%%
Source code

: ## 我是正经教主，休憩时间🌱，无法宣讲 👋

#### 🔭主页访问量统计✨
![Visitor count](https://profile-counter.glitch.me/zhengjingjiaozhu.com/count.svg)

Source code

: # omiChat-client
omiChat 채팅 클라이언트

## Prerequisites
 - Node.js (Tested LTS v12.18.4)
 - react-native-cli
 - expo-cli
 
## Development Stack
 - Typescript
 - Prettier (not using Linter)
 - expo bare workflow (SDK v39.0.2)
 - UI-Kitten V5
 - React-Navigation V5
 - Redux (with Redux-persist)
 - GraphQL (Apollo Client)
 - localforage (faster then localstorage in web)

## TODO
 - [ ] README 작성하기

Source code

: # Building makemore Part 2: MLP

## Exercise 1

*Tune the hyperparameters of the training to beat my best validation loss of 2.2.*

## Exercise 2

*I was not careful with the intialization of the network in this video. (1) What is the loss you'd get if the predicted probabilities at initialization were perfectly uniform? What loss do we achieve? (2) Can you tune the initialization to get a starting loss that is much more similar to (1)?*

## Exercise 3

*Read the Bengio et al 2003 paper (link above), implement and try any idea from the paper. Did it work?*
%%
→ **TASK**:
Repeat what the records above say. Use their exact words.

→ **TASK ANSWER**:
Source code

: ## 我是正经教主，休憩时间🌱，无法宣讲 👋

#### 🔭主页访问量统计✨
![Visitor count](https://profile-counter.glitch.me/zhengjingjiaozhu.com/count.svg)

Source code

: # omiChat-client
omiChat 채팅 클라이언트

## Prerequisites
 - Node.js (Tested LTS v12.18.4)
 - react-native-cli
 - expo-cli
 
## Development Stack
 - Typescript
 - Prettier (not using Linter)
 - expo bare workflow (SDK v39.0.2)
 - UI-Kitten V5
 - React-Navigation V5
 - Redux (with Redux-persist)
 - GraphQL (Apollo Client)
 - localforage (faster then localstorage in web)

## TODO
 - [ ] README 작성하기

Source code

: # Building makemore Part 2: MLP

## Exercise 1

*Tune the hyperparameters of the training to beat my best validation loss of 2.2.*

## Exercise 2

*I was not careful with the intialization of the network in this video. (1) What is the loss you'd get if the predicted probabilities at initialization were perfectly uniform? What loss do we achieve? (2) Can you tune the initialization to get a starting loss that is much more similar to (1)?*

## Exercise 3

*Read the Bengio et al 2003 paper (link above), implement and try any idea from the paper. Did it work?*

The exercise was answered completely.